自分の兄弟以上の関係であったコロが余命あと数ヶ月かと思うと、何をしても力がわいてきませんでした。それでもコロが、獣医師である自分をさらに成長させるためにいろんな意味で勉強させてくれたのだろうと思うことにして、必死に修行に励みました。その後、3ヶ月もしないうちにコロは静かに息を引き取りました。
さすがに獣医師である私も、その時には一飼い主に戻り、冷たくなって横たわっているコロの体を、以前していたと同じ様に膝の上に乗せたまま、声を張り上げて泣いていました。翌日になり、コロの亡きがらを火葬してもらい、雲一つなく晴れ渡った青空に煙となってコロが昇っていく姿をただじっと眺めていました。その時の風景が今もなお、脳裏に焼き付いて残っています。数年間という短い期間でしたが、コロという存在があったおかげで獣医師としての現在の私があり、ここまで成長できたのだと思います。自分の人生において、今後もこれ以上ない思い出として大切にしまっておきたいと思います。

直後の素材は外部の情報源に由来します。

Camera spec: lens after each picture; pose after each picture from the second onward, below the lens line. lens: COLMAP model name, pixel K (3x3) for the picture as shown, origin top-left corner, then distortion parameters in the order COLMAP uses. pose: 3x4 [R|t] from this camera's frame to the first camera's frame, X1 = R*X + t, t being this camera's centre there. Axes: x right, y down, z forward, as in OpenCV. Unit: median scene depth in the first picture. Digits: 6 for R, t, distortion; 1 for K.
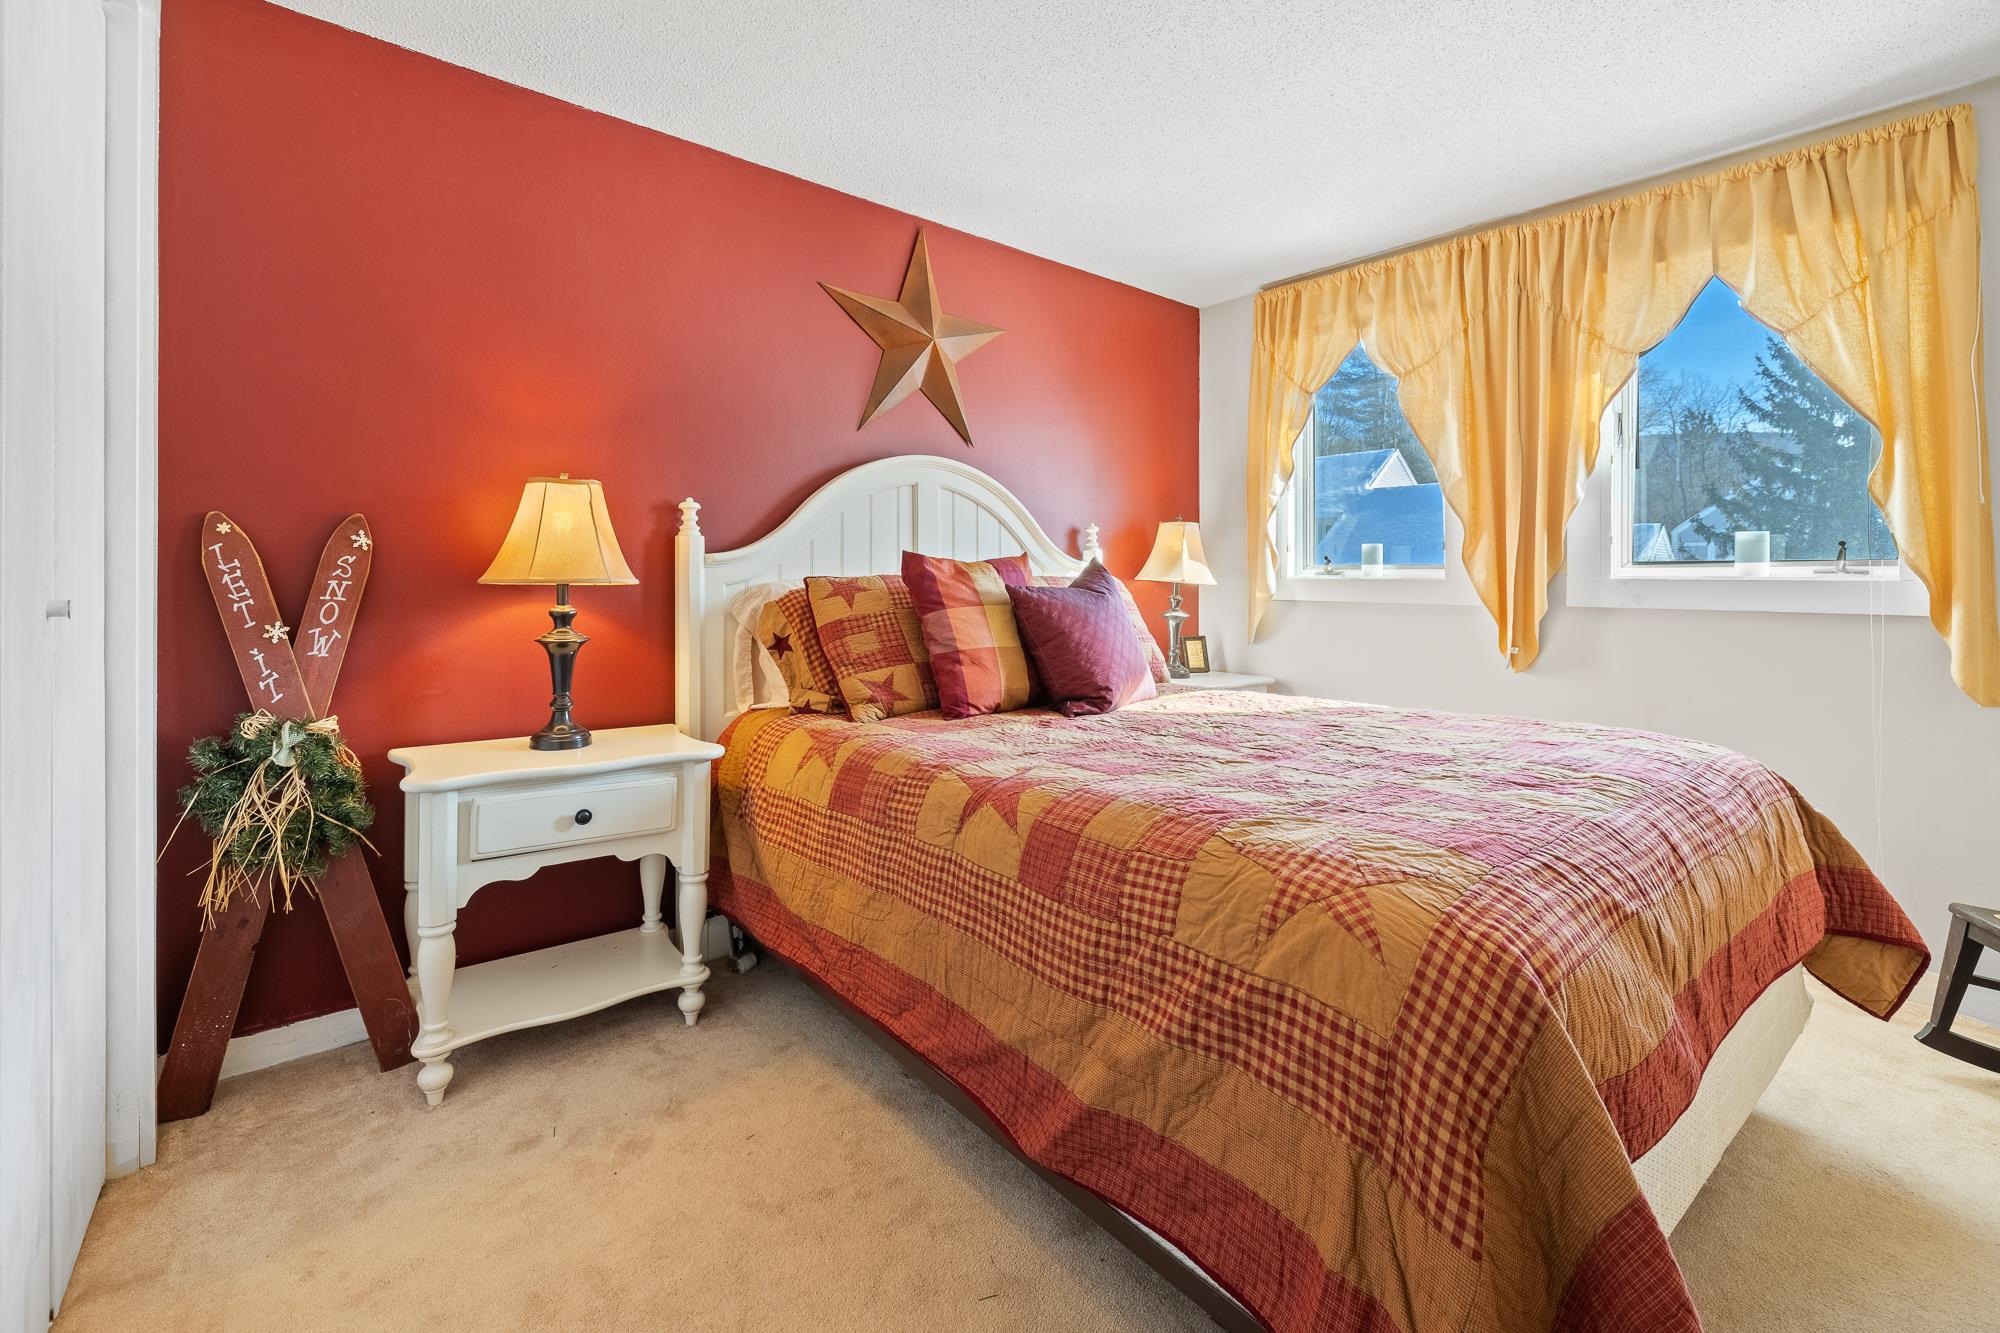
lens RADIAL K [[853.5, 0, 1010.6], [0, 853.5, 579.2], [0, 0, 1]] dist [0.001239, -0.000488]
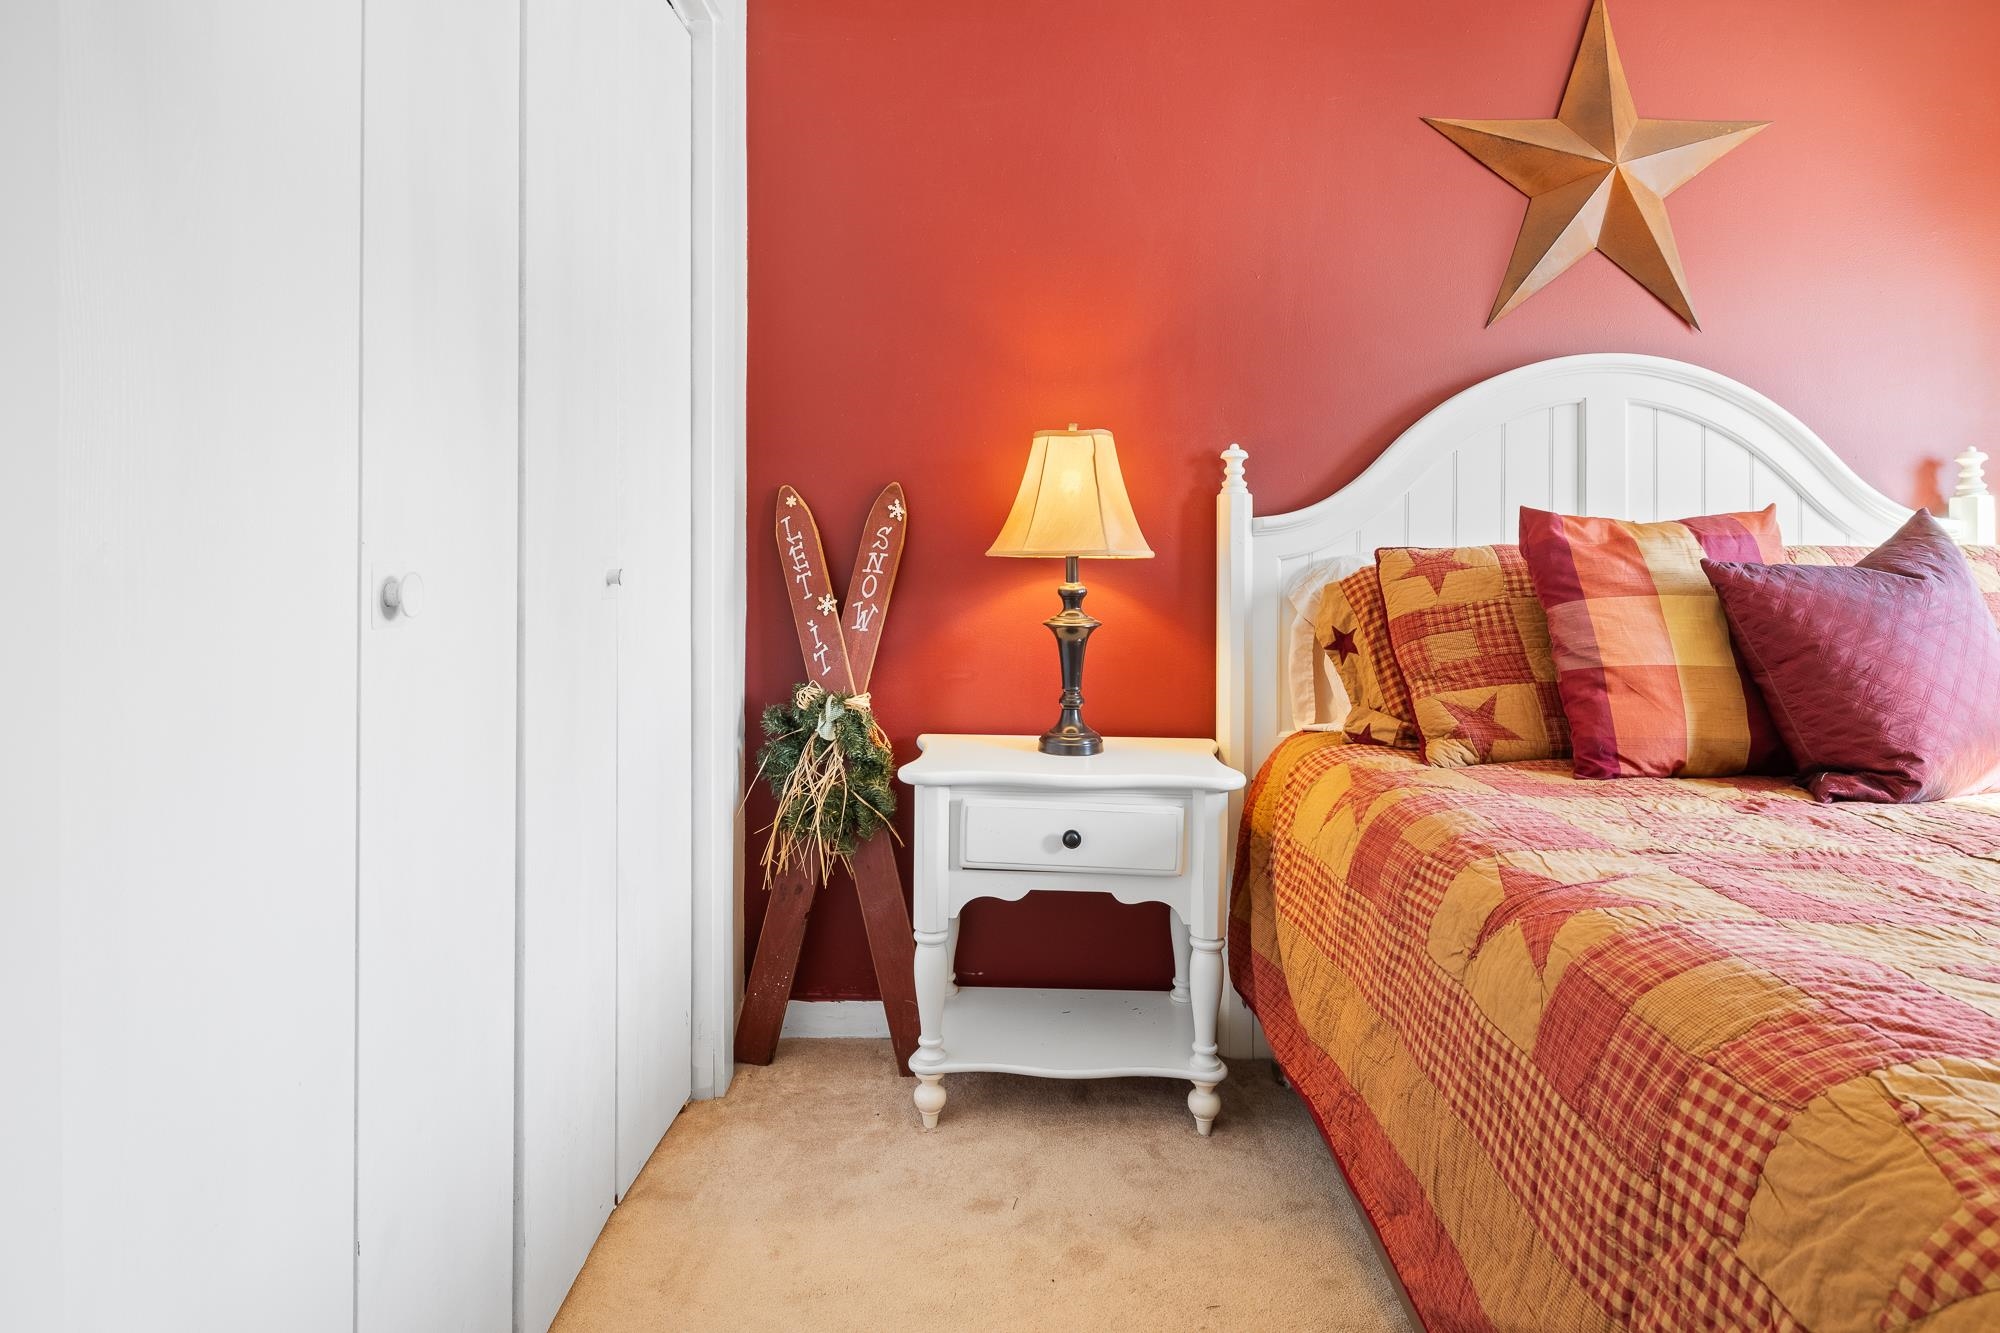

以上が、私自身が体験した愛犬とのエピソードです。このような気持ちは、やはり味わったことがないと全然分からないことだと思います。私は今でもその時の気持ちをずっと忘れずに、現在そういう立場にある人たちに少しでも役に立てるような獣医師になって行きたいと思っています。それがコロの願いでもあることでしょう。
今後ともANIMAL CARE H&Hをよろしくお願いいたします。